===== RECORDS FOR THE EXERCISE =====

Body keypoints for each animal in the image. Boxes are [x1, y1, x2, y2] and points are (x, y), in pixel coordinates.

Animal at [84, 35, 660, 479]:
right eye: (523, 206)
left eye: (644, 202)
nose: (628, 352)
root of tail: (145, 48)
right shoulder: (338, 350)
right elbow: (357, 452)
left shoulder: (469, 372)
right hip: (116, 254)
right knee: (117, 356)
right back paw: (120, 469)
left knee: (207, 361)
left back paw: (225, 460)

=====

■ TASK DIRECTIONS
Lines that contain "left" are to be copied from the records above.

■ SOLUTION BELOW
left eye: (644, 202)
left shoulder: (469, 372)
left knee: (207, 361)
left back paw: (225, 460)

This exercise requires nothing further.